Mortes de policiais caem 58% no Ceará e PM atribui a aumento de trabalho extra legalizado


Policiais que optam por trabalho extra legalizado recebem indenização, a chamada Irso (Foto: Reprodução)


O número de policiais mortos vítimas de violência caiu 58% no Ceará. Entre janeiro e outubro, foram 24 casos em 2017 e dez em 2018 - todos esses dez estavam de folga. Em todo ano de 2017, 27 policiais foram mortos no Estado (sendo que 25 estavam de folga e dois de serviço). A Polícia atribui a diminuiçâo à expansão da Indenização de Reforço Operacional, a chamada Irso.

A Irso é o trabalho extra do agente - o bico - formalizado, legal. A legislação foi aprovada em 2016 e garante gratificação ao policial que optar por trabalho extra. Isso, para a Polícia, é um dos fatores que fazem os agentes evitarem o serviço extra clandestino - o bico comum - e o risco que ele representa. A Irso é calculada de acordo com a gradução (soldado, cabo, sargento) ou pelo posto (de tenente a coronel) do policial.

O objetivo da Irso é ampliar a renda do profissional da segurança de uma maneira respaldada pela legislação e com apoio jurídico. Nos chamados "zigs", o trabalho clandestino para empresas privadas de segurança, o policial complementa a renda, mas atua sem estrutura.

A Irso foi ampliada com a chegada do delegado André Costa à Secretaria da Segurança Pública e Defesa Social (SSPDS), no começo de 2017. Desde lá, a indenização passou a valer para policiais de todo o Estado e passou a ser mais conhecida pelos agentes, o que fez muitos optarem pela adesão ao sistema.

Pela lei, na Irso, o policial pode atuar no policiamento ostensivo ou em setor administrativo e receber por isso.

O tenente-coronel Andrade Mendonça, relações públicas da Polícia Militar, é um dos que associam a queda das mortes à Irso. Com a exposição ao trabalho clandestino, o profissional se torna alvo. No serviço legal, há estrutura composta por coletes balísticos, viatura, rádio de comunicação e diversas ferramentas que o deixam amparado de forma legal.

O relações-públicas da PMCE explica que a Irso é voluntária. O próprio militar coloca o nome para participar da escala de serviço, que é feita com o objetivo de não privilegiar agentes, mas equilibrar esse trabalho extra.

Detalhes sobre a Irso

Apesar de ser considerada voluntária, O POVO Online recebeu denúncias de policiais que são acionados para a Irso mesmo sem assinar a participação. E os que se comprometeram a participar reclamam que são chamados para trabalhar em escalas desgastantes, algumas vezes começando o serviço extra após o expediente regular - o que contraria a regra da indenização.

O coronel Andrade afirma que nas grandes operações, como Réveillon, em caso de o PM ser escalado, ele recebe por isso, mesmo não fazendo parte da Irso. Neste caso, o militar não precisa ter se comprometido em participar - ele simplesmente é chamado.

Para o comandante do 22° Batalhão da Polícia Militar (BPM), major Hideraldo Belline, a Irso foi implantada para suprir a deficiência de efetivo dentro dos batalhões. O oficial ressalta que o policial nunca está sozinho nessas atividades. E os agentes tem o apoio das viaturas da área. "O bico é individual, pois o policial fica sozinho e em áreas de risco", indica. Segundo Belline, a Irso é de R$ 120 para soldado e o bico paga R$ 100.

Cada policial pode tirar oito Irsos por mês, o equivalente a duas por semana.

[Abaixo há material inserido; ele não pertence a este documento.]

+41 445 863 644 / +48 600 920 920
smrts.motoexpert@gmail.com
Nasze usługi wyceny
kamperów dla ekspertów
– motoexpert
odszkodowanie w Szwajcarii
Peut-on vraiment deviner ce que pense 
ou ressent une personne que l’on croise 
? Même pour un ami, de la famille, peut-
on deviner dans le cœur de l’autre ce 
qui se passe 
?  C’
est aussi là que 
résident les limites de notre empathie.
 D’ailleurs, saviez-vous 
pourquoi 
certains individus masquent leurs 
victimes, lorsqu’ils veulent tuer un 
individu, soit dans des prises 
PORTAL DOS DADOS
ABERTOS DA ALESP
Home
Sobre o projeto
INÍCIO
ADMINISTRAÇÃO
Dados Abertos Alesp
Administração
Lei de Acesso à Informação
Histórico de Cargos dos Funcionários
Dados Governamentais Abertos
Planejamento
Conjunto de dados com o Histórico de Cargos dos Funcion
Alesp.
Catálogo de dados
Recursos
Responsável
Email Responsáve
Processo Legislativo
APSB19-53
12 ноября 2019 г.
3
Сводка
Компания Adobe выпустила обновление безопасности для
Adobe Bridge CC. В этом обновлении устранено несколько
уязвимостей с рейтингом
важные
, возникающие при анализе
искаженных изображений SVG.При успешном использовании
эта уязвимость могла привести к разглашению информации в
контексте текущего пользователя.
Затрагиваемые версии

A mudança dá um acréscimo ao salário do agente de segurança de 30% a 40%. "Além disso, dá uma sensação de tranquilidade pública", analisa o major, já que há mais policiais nas ruas.

 Em caso de policiais que são lotados em batalhões especiais, como o Batalhão de Choque, o valor da Irso funciona por graduação, ou seja, um policial que atua em operações especiais ganha o mesmo valor que um de um batalhão de policiamento.

Já as empresas que contratam oferecem dinheiro equiparado à gratificação do agente, que, por ter um treinamento diferenciado, pede para receber mais. Esses valores são pagos por hora trabalhada.

Apesar da diferença, a Irso tem duração de seis horas e reflete em mais segurança para o profissional do que os trabalhos clandestinos oferecidos por empresas.